**Instructions to follow**
Your answer must be an exact transcription of every record below, with the pictures omitted.

-------

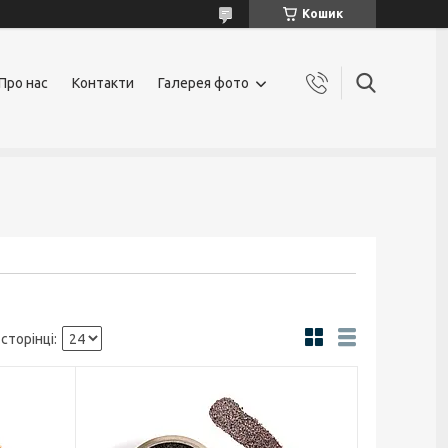
Кошик
Про нас
Контакти
Галерея фото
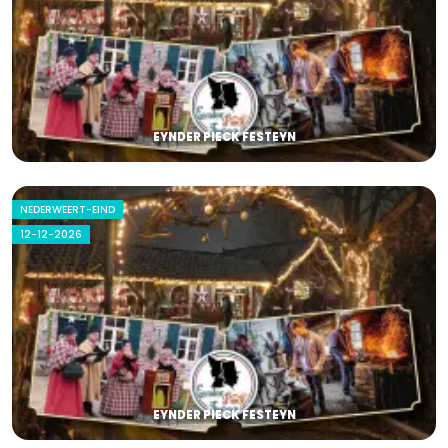
EYNDER PIECK FESTEYN
NEDERWEERT-EIND
12-12-2026
EYNDER PIECK FESTEYN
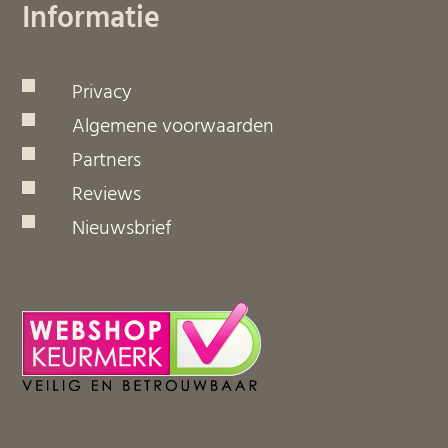
Informatie
Privacy
Algemene voorwaarden
Partners
Reviews
Nieuwsbrief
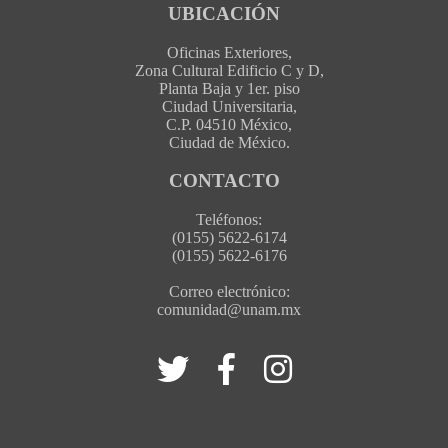
UBICACIÓN
Oficinas Exteriores,
Zona Cultural Edificio C y D,
Planta Baja y 1er. piso
Ciudad Universitaria,
C.P. 04510 México,
Ciudad de México.
CONTACTO
Teléfonos:
(0155) 5622-6174
(0155) 5622-6176
Correo electrónico:
comunidad@unam.mx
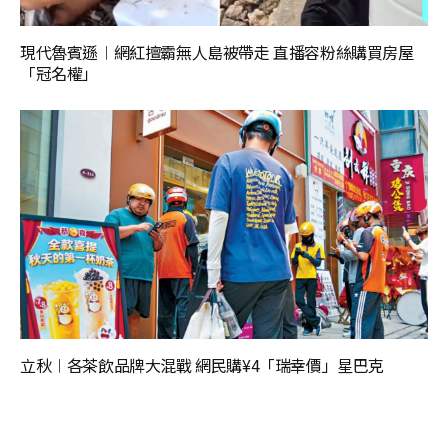
現代魯賓遜︱網紅擅霸無人島被帶走 直播容粉絲購買房屋
「冠名權」
立秋︱各茶飲品牌大混戰 網民購¥4「瑞幸價」星巴克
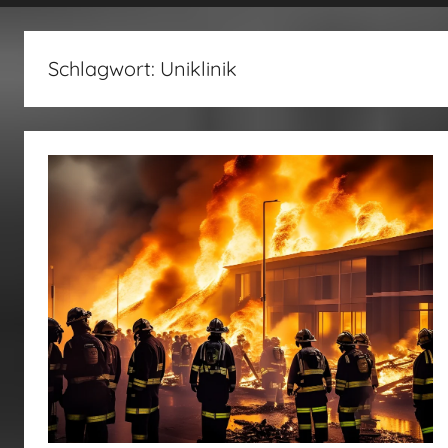
fertig…!
Schlagwort:
Uniklinik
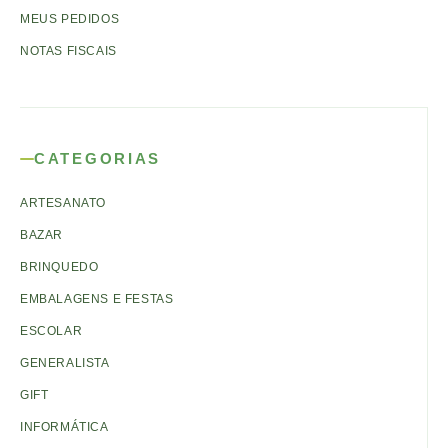
MEUS PEDIDOS
NOTAS FISCAIS
CATEGORIAS
ARTESANATO
BAZAR
BRINQUEDO
EMBALAGENS E FESTAS
ESCOLAR
GENERALISTA
GIFT
INFORMÁTICA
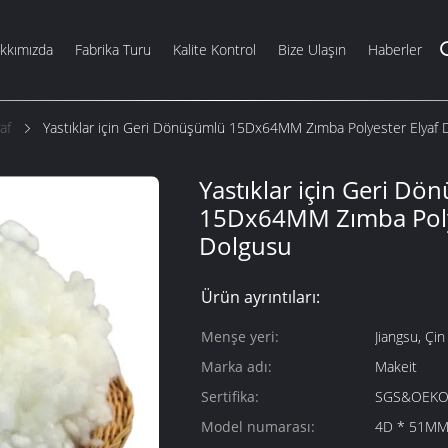
kkımızda
Fabrika Turu
Kalite Kontrol
Bize Ulaşın
Haberler
af
Yastıklar için Geri Dönüşümlü 15Dx64MM Zımba Polyester Elyaf 
Yastıklar için Geri Dö
15Dx64MM Zımba Polye
Dolgusu
Ürün ayrıntıları:
Menşe yeri:
Jiangsu, Çin
Marka adı:
Makeit
Sertifika:
SGS&OEKO
Model numarası:
4D * 51M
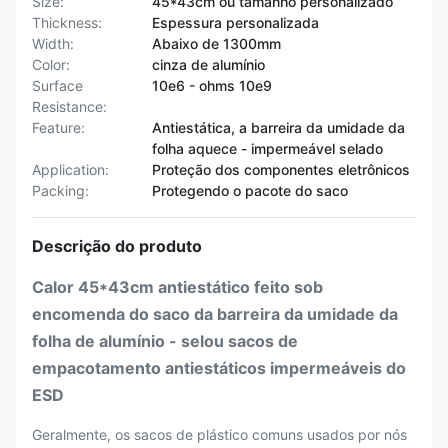
Size:
45*43cm ou tamanho personalizado
Thickness:
Espessura personalizada
Width:
Abaixo de 1300mm
Color:
cinza de alumínio
Surface
10e6 - ohms 10e9
Resistance:
Feature:
Antiestática, a barreira da umidade da
folha aquece - impermeável selado
Application:
Proteção dos componentes eletrônicos
Packing:
Protegendo o pacote do saco
Descrição do produto
Calor 45*43cm antiestático feito sob
encomenda do saco da barreira da umidade da
folha de alumínio - selou sacos de
empacotamento antiestáticos impermeáveis do
ESD
Geralmente, os sacos de plástico comuns usados por nós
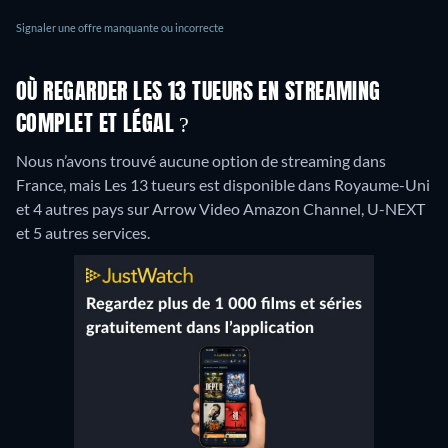
Signaler une offre manquante ou incorrecte
OÙ REGARDER LES 13 TUEURS EN STREAMING
COMPLET ET LÉGAL ?
Nous n’avons trouvé aucune option de streaming dans
France, mais Les 13 tueurs est disponible dans Royaume-Uni
et 4 autres pays sur Arrow Video Amazon Channel, U-NEXT
et 5 autres services.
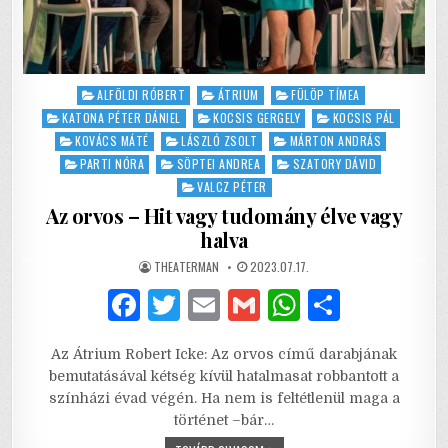
Posted
ALFÖLDI RÓBERT
ÁTRIUM
FÜLÖP TÍMEA
in
KATONA PÉTER DÁNIEL
KOCSIS GERGELY
KOCSIS PÁL
KOVÁCS MÁTÉ
LÁSZLÓ ZSOLT
MÁRTON ANDRÁS
PARTI NÓRA
SÖPTEI ANDREA
SZATORY DÁVID
VALCZ PÉTER
Az orvos – Hit vagy tudomány élve vagy
halva
AUTHOR:
PUBLISHED
THEATERMAN
2023.07.17.
DATE:
F
T
E
G
W
S
a
w
m
m
h
h
Az Átrium Robert Icke: Az orvos című darabjának
c
it
ai
ai
at
ar
bemutatásával kétség kívül hatalmasat robbantott a
e
te
l
l
s
e
színházi évad végén. Ha nem is feltétlenül maga a
történet –bár…
b
r
A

-------

**Finished exercise**
Кошик
Про нас
Контакти
Галерея фото
EYNDER PIECK FESTEYN
NEDERWEERT-EIND
12-12-2026
EYNDER PIECK FESTEYN
Informatie
Privacy
Algemene voorwaarden
Partners
Reviews
Nieuwsbrief
UBICACIÓN
Oficinas Exteriores,
Zona Cultural Edificio C y D,
Planta Baja y 1er. piso
Ciudad Universitaria,
C.P. 04510 México,
Ciudad de México.
CONTACTO
Teléfonos:
(0155) 5622-6174
(0155) 5622-6176
Correo electrónico:
comunidad@unam.mx
現代魯賓遜︱網紅擅霸無人島被帶走 直播容粉絲購買房屋
「冠名權」
立秋︱各茶飲品牌大混戰 網民購¥4「瑞幸價」星巴克
fertig…!
Schlagwort:
Uniklinik
MEUS PEDIDOS
NOTAS FISCAIS
CATEGORIAS
ARTESANATO
BAZAR
BRINQUEDO
EMBALAGENS E FESTAS
ESCOLAR
GENERALISTA
GIFT
INFORMÁTICA
kkımızda
Fabrika Turu
Kalite Kontrol
Bize Ulaşın
Haberler
af
Yastıklar için Geri Dönüşümlü 15Dx64MM Zımba Polyester Elyaf 
Yastıklar için Geri Dö
15Dx64MM Zımba Polye
Dolgusu
Ürün ayrıntıları:
Menşe yeri:
Jiangsu, Çin
Marka adı:
Makeit
Sertifika:
SGS&OEKO
Model numarası:
4D * 51M
Size:
45*43cm ou tamanho personalizado
Thickness:
Espessura personalizada
Width:
Abaixo de 1300mm
Color:
cinza de alumínio
Surface
10e6 - ohms 10e9
Resistance:
Feature:
Antiestática, a barreira da umidade da
folha aquece - impermeável selado
Application:
Proteção dos componentes eletrônicos
Packing:
Protegendo o pacote do saco
Descrição do produto
Calor 45*43cm antiestático feito sob
encomenda do saco da barreira da umidade da
folha de alumínio - selou sacos de
empacotamento antiestáticos impermeáveis do
ESD
Geralmente, os sacos de plástico comuns usados por nós
Signaler une offre manquante ou incorrecte
OÙ REGARDER LES 13 TUEURS EN STREAMING
COMPLET ET LÉGAL ?
Nous n’avons trouvé aucune option de streaming dans
France, mais Les 13 tueurs est disponible dans Royaume-Uni
et 4 autres pays sur Arrow Video Amazon Channel, U-NEXT
et 5 autres services.
Posted
ALFÖLDI RÓBERT
ÁTRIUM
FÜLÖP TÍMEA
in
KATONA PÉTER DÁNIEL
KOCSIS GERGELY
KOCSIS PÁL
KOVÁCS MÁTÉ
LÁSZLÓ ZSOLT
MÁRTON ANDRÁS
PARTI NÓRA
SÖPTEI ANDREA
SZATORY DÁVID
VALCZ PÉTER
Az orvos – Hit vagy tudomány élve vagy
halva
AUTHOR:
PUBLISHED
THEATERMAN
2023.07.17.
DATE:
F
T
E
G
W
S
a
w
m
m
h
h
Az Átrium Robert Icke: Az orvos című darabjának
c
it
ai
ai
at
ar
bemutatásával kétség kívül hatalmasat robbantott a
e
te
l
l
s
e
színházi évad végén. Ha nem is feltétlenül maga a
történet –bár…
b
r
A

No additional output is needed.